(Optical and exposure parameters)
□ □ □ □ □ □ □
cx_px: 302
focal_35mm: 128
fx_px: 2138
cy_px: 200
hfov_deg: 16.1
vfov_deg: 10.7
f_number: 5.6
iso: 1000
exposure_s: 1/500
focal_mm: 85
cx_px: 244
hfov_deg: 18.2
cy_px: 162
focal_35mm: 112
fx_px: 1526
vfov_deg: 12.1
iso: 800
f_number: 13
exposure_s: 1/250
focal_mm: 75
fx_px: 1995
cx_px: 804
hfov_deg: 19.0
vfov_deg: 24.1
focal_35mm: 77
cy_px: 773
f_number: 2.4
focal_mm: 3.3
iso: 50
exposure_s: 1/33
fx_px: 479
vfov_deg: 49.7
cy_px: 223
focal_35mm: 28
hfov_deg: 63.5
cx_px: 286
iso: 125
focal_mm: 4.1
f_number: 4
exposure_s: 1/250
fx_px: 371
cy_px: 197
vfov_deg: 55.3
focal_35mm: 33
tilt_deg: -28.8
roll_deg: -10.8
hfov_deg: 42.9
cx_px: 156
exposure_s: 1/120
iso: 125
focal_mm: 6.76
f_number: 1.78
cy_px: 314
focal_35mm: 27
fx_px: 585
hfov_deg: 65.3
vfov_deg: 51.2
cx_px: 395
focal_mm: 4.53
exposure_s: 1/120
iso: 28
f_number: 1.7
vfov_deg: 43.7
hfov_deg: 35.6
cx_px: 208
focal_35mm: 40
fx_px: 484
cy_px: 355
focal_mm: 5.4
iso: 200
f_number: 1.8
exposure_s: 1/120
□ □ □ □ □ □ □
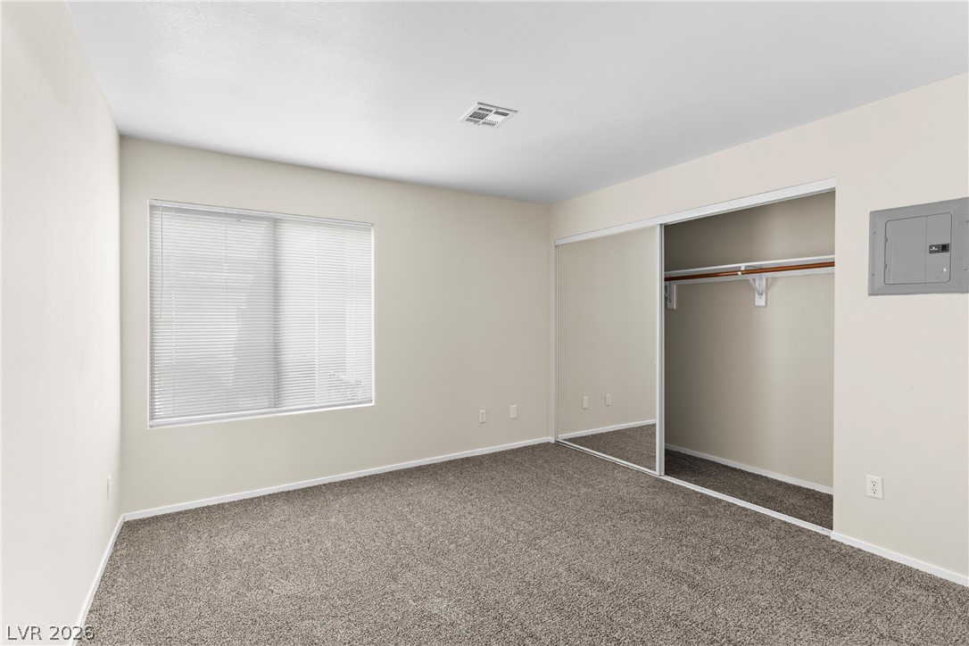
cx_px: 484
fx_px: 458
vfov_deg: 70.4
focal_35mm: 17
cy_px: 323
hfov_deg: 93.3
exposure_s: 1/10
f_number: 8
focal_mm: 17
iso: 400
□ □ □ □ □ □ □
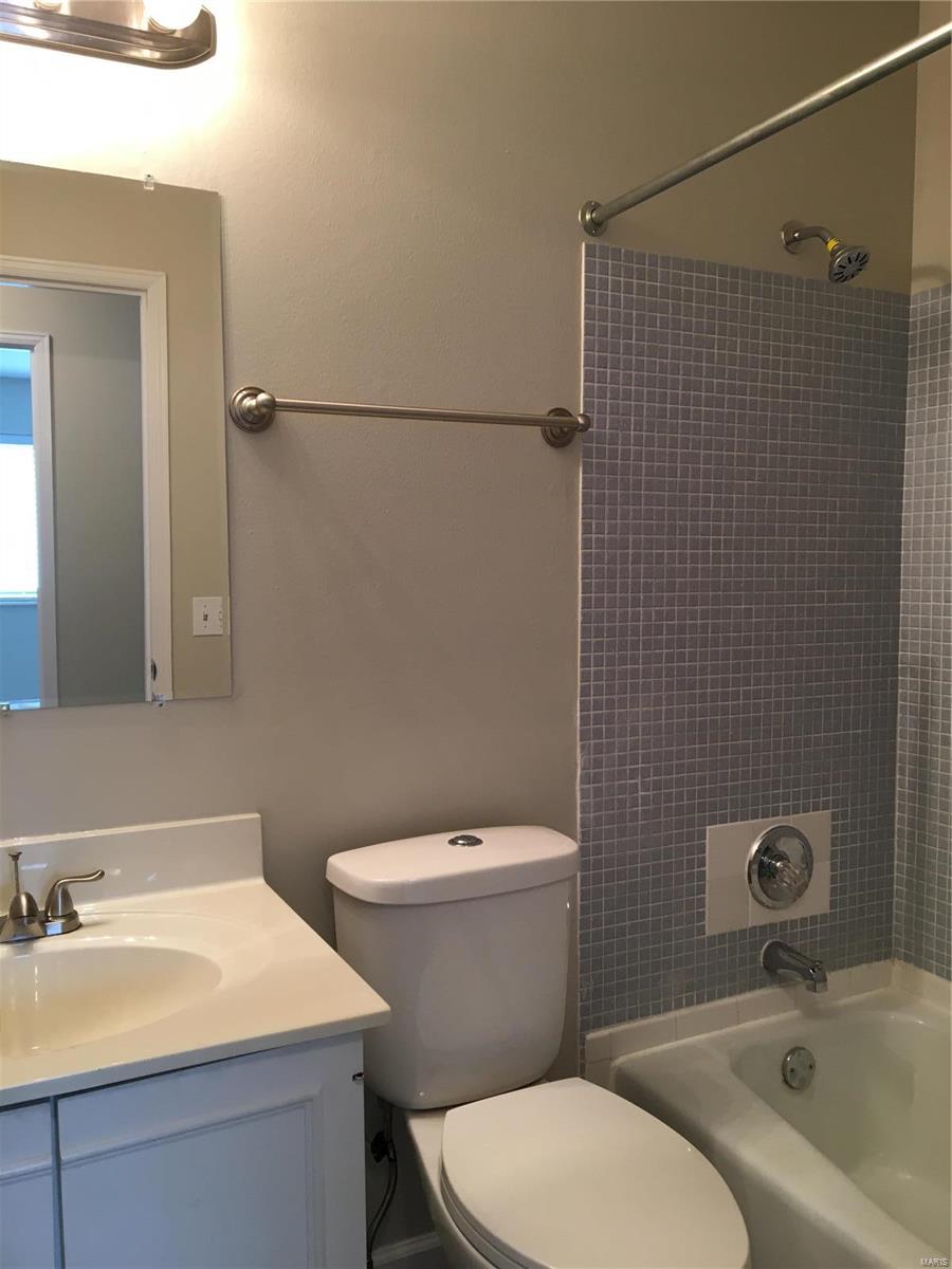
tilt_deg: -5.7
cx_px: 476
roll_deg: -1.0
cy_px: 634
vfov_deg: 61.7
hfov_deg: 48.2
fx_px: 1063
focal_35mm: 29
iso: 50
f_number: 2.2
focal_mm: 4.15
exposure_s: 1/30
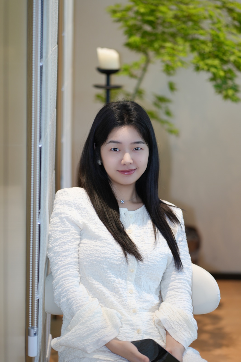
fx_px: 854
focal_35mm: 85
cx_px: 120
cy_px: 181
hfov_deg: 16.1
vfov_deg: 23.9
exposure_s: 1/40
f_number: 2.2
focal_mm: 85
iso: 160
□ □ □ □ □ □ □
§ **TASK REQUIREMENTS**: Transcribe each line of the data above, unaltered, from the one where "f_number: 2.4" appears to the one where "focal_mm: 4.53" appears, inclusive of both.

§ **WRITTEN SOLUTION**:
f_number: 2.4
focal_mm: 3.3
iso: 50
exposure_s: 1/33
fx_px: 479
vfov_deg: 49.7
cy_px: 223
focal_35mm: 28
hfov_deg: 63.5
cx_px: 286
iso: 125
focal_mm: 4.1
f_number: 4
exposure_s: 1/250
fx_px: 371
cy_px: 197
vfov_deg: 55.3
focal_35mm: 33
tilt_deg: -28.8
roll_deg: -10.8
hfov_deg: 42.9
cx_px: 156
exposure_s: 1/120
iso: 125
focal_mm: 6.76
f_number: 1.78
cy_px: 314
focal_35mm: 27
fx_px: 585
hfov_deg: 65.3
vfov_deg: 51.2
cx_px: 395
focal_mm: 4.53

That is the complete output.